═══ Data for this task

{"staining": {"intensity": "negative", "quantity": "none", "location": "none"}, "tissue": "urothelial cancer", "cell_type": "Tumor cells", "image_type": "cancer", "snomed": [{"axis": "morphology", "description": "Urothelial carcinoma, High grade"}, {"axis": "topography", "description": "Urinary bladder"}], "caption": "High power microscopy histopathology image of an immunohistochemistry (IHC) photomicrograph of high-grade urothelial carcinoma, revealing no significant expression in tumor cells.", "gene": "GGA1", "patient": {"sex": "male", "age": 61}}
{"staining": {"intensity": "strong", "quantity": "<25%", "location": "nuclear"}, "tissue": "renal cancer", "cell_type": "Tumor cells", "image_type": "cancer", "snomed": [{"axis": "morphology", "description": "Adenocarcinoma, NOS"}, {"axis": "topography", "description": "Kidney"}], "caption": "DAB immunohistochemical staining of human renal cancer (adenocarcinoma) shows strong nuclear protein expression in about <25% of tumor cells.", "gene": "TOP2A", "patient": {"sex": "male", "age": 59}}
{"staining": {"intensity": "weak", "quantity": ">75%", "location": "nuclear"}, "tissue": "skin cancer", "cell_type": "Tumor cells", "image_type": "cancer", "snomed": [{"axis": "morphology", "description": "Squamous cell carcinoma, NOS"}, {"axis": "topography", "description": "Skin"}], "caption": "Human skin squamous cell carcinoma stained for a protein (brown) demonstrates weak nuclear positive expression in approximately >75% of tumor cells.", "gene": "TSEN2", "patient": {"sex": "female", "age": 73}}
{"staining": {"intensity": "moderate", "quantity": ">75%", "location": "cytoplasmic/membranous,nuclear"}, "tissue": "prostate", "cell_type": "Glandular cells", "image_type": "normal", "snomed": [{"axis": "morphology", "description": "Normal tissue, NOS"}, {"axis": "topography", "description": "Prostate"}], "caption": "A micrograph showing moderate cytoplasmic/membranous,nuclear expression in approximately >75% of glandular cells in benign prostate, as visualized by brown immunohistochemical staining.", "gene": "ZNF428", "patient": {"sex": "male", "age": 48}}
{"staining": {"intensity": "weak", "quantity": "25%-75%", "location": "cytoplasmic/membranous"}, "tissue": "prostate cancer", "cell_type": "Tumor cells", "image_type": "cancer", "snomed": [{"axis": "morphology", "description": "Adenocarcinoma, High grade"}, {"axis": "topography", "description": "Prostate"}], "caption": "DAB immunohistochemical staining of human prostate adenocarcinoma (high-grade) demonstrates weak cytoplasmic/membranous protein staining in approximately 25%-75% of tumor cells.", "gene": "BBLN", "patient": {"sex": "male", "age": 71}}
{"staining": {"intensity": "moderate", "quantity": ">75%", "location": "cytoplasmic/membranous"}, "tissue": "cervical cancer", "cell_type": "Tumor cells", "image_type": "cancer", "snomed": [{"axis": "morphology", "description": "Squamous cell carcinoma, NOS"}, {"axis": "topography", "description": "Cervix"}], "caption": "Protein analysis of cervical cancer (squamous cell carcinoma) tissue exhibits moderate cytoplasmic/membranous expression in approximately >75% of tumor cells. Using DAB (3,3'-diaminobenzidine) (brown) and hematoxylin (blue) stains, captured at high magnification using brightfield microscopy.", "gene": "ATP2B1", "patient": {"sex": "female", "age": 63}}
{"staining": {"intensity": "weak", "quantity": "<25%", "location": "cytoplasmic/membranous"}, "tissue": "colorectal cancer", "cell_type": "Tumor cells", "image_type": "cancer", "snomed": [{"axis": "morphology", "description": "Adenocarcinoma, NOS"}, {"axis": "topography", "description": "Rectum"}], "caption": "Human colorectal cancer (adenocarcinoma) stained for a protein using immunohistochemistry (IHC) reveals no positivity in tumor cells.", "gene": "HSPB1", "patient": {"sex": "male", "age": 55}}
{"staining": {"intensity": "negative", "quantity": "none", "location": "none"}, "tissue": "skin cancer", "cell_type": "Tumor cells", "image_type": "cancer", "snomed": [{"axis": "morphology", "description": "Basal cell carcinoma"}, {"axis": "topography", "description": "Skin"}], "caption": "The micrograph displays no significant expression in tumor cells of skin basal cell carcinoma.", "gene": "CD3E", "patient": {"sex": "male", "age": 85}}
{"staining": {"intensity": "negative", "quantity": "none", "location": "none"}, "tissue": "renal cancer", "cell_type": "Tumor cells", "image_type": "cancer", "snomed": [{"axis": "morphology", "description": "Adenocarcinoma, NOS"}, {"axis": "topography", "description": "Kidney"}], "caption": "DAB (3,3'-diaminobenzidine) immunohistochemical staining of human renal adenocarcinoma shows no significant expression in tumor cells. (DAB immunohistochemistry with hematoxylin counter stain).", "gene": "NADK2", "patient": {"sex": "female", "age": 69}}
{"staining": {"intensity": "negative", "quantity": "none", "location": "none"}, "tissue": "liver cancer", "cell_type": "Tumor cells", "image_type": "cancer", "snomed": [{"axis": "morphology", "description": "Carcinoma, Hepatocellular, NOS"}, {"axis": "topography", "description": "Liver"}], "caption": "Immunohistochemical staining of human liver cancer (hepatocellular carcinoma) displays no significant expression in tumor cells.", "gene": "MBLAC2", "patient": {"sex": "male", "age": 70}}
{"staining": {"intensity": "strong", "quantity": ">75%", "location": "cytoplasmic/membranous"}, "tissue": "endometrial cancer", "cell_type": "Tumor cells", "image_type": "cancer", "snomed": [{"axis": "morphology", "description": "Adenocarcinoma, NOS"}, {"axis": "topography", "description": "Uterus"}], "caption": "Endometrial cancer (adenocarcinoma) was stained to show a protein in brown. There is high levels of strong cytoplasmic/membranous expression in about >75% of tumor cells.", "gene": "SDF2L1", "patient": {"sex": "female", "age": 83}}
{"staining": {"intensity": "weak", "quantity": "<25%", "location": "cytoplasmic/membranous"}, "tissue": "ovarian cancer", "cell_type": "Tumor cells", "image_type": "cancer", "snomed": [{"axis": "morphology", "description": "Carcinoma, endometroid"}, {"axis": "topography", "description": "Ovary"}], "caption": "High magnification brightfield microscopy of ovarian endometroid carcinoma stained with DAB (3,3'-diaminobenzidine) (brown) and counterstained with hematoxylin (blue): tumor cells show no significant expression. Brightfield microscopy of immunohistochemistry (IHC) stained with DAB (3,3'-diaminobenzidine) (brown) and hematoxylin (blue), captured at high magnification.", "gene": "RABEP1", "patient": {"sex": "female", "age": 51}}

══════

**Work order**
List every line in the records above that contains the word "skin".

**Expected answer**
{"staining": {"intensity": "weak", "quantity": ">75%", "location": "nuclear"}, "tissue": "skin cancer", "cell_type": "Tumor cells", "image_type": "cancer", "snomed": [{"axis": "morphology", "description": "Squamous cell carcinoma, NOS"}, {"axis": "topography", "description": "Skin"}], "caption": "Human skin squamous cell carcinoma stained for a protein (brown) demonstrates weak nuclear positive expression in approximately >75% of tumor cells.", "gene": "TSEN2", "patient": {"sex": "female", "age": 73}}
{"staining": {"intensity": "negative", "quantity": "none", "location": "none"}, "tissue": "skin cancer", "cell_type": "Tumor cells", "image_type": "cancer", "snomed": [{"axis": "morphology", "description": "Basal cell carcinoma"}, {"axis": "topography", "description": "Skin"}], "caption": "The micrograph displays no significant expression in tumor cells of skin basal cell carcinoma.", "gene": "CD3E", "patient": {"sex": "male", "age": 85}}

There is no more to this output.